Judah Maccabee Film Writer Compares Mel Gibson to Hitler

February 10, 2012 3:08 pm 2 comments

Actor Mel Gibson. Photo: wiki commons.

The screenplay writer of Judah Maccabee, the forthcoming film being directed by Mel Gibson about the biblical Jewish war hero, has changed his stance on Gibson’s alleged antisemitism.

Before the actor’s 2006 drunken tirade in which he claimed “Jews are responsible for all the wars in the world”, Joe Eszterhas, the man in charge of writing the Judah Maccabee script said Gibson “worked very hard as a director to absolve himself of those charges and to strip his film of the antisemitism that suffused Emmerich’s book.”

(The film he was referring to is The Passion of the Christ while  Emmerich refers to the 18th century nun Catherine Emmerich who wrote The Dolorous Passion of Our Lord Jesus Christ, a widely viewed antisemetic piece in which The Passion was reported to have been based off in large part).

Citing Mel Gibson’s Jewish publicist, Alan Neirob, who also happened to be Eszterhas’s publicist, the writer surmized that a “strong Jew like Alan” would never work with an antisemite, and thus Gibson could not be labeled as such.

“I knew Alan well and respected and admired him and felt sure he wouldn’t work so hard for a man who was either anti- Semitic himself or had created something that would fuel the flames of antisemitism worldwide.
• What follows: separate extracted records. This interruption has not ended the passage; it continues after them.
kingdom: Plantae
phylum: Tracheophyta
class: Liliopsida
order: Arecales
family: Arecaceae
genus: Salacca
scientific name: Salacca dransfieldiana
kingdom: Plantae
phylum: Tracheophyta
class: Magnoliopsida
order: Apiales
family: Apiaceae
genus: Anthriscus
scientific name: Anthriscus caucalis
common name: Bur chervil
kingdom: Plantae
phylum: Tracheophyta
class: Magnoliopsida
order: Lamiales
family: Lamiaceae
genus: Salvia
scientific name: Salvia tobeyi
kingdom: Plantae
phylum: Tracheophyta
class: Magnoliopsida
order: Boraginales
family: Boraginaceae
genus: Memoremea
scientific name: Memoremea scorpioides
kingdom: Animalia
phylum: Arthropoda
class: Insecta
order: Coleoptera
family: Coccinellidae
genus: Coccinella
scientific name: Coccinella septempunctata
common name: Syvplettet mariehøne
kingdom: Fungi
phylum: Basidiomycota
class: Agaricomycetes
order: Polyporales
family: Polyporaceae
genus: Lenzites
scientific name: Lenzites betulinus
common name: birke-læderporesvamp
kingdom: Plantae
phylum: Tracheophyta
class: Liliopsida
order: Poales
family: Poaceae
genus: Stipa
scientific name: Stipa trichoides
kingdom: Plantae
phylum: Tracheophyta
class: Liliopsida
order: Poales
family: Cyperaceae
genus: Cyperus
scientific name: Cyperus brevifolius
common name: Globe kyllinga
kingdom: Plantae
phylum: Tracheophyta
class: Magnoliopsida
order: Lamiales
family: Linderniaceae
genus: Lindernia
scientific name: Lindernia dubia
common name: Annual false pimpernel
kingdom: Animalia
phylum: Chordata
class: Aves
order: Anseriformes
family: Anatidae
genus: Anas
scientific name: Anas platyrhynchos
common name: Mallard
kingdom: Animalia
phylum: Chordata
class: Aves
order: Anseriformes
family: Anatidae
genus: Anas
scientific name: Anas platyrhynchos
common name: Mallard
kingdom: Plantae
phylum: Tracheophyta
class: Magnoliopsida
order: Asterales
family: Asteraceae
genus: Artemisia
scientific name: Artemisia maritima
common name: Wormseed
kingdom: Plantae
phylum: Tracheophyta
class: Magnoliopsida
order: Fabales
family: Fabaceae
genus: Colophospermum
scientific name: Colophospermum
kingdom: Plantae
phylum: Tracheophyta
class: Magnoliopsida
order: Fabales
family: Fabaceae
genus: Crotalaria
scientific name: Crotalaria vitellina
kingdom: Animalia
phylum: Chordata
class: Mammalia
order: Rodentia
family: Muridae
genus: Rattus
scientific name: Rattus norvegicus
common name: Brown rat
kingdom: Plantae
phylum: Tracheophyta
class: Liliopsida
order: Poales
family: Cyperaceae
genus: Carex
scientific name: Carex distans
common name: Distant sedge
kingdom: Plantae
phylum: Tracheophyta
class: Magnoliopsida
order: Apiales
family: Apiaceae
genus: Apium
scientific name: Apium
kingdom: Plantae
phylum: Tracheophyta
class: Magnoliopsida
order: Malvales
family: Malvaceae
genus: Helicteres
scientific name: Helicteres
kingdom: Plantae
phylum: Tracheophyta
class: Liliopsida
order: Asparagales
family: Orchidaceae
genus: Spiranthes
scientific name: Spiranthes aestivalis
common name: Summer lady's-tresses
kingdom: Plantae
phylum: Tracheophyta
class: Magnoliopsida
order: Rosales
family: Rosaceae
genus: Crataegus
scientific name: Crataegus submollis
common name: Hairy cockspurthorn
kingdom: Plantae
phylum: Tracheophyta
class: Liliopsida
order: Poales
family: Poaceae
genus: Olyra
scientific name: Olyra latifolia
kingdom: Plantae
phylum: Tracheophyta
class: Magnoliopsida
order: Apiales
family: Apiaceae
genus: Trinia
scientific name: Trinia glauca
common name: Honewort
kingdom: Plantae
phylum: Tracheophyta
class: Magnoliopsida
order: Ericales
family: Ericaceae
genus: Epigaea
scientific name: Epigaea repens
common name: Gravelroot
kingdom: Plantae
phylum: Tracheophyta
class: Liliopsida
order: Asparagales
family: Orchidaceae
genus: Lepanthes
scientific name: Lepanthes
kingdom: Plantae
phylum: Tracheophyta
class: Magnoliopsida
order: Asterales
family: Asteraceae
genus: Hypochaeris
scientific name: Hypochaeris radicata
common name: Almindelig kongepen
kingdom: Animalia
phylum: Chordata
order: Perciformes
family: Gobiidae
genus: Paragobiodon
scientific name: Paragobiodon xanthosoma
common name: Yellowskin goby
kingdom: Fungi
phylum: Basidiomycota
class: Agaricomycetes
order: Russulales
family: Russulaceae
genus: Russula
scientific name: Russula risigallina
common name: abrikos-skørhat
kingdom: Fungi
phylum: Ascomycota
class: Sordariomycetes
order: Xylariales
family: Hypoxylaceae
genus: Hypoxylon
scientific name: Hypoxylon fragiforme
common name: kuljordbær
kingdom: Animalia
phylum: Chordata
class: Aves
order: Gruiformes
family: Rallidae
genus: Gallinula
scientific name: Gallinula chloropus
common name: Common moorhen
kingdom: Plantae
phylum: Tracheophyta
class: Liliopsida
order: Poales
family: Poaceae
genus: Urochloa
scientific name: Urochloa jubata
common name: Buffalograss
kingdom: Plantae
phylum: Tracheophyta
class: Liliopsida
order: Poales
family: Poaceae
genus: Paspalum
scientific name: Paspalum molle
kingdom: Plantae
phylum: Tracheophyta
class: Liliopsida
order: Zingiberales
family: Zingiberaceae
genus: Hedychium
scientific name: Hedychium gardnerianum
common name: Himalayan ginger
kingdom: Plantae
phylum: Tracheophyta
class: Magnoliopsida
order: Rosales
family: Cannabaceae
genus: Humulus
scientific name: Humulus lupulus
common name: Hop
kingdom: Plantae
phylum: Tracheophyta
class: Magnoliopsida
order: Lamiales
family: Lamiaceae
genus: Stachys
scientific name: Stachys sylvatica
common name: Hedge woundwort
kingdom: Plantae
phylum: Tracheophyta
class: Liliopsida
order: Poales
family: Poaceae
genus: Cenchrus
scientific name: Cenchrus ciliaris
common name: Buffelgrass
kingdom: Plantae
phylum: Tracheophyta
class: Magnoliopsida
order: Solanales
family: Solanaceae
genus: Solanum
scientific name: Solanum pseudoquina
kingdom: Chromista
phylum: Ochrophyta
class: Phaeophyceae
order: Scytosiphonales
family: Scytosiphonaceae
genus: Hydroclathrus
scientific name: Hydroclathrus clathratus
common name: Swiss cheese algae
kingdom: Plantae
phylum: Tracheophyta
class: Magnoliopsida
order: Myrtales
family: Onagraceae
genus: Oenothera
In other words, nothing could convince me that a proud and strong Jew like Alan would put his energy and talent to work on behalf of something that would make people hate,” Eszterhas said.

These statements all came before Gibson’s now infamous rant during a 2006 arrest for driving under the influence of alcohol, in which he said “f*cking Jews…the Jews are responsible for all the wars in the world.”

Now, Eszterhas seems to have changed his mind.

“So that was it. Ball game. Open and shut. No doubt now. Mel was a raving antisemite. The man who had composed his prayer of a movie about Christ shared the mind-set of Adolf Hitler,” Esterhas wrote in his 2008 memoir Crossbearer.

And in a 2012 interview with Andrew Goldman of The New York Times Magazine, he seemed to have changed yet again, saying he’s merely “concerned” about Gibson’s anti-Semitic DUI incident.

In an interview with Jeffrey Goldberg of The Atlantic in Septemeber, 2011, Gibson addressed the perception that he is antisemetic.

“I was loaded, and some stupid shit can come out of your mouth when you’re loaded,” he said.

“That day they [Israel] were marching into Lebanon. It was one of those things. It was on the news,” he continued.

Eszterhas is no stranger to the hatred of Jews.  His father was a Nazi living in Europe during World War II.

“I decided then—in 1989—that my father was a true-believing, heartfelt antisemite, one of those sick Christian freaks who still blamed the Jews for crucifying Christ.,” he wrote.

‘Did those who read his words abuse and exterminate the Jews they found in their Hungarian neighborhoods? Did my father’s words cause the injury or death of human beings? Because if they did, then my father was as guilty of murder as those who actually pulled the trigger or slit the throat,” he wrote.

Likening his father’s views of the Jewish people to those depicted in The Passion, Eszterhas was clear.

“I still maintained that The Passion of the Christ was a prayer and not anti-Semitic filth, but then I was stubborn and I had certainly been wrong about a great many things in my life.”

2 Comments

  • One correction: Judah Maccabee is not a biblical Jewish hero. His heroism took place during the time of the Second Temple, after the close of the events of the Tanach. The Book of Maccabees is part of the Apocrypha, books that were excluded from the Bible by the Jewish sages.

    • Actually, it is part of the Catholic and Orthodox Bible.
      It is as you stated part of the Apocrypha in Judaism and amongst Protestants.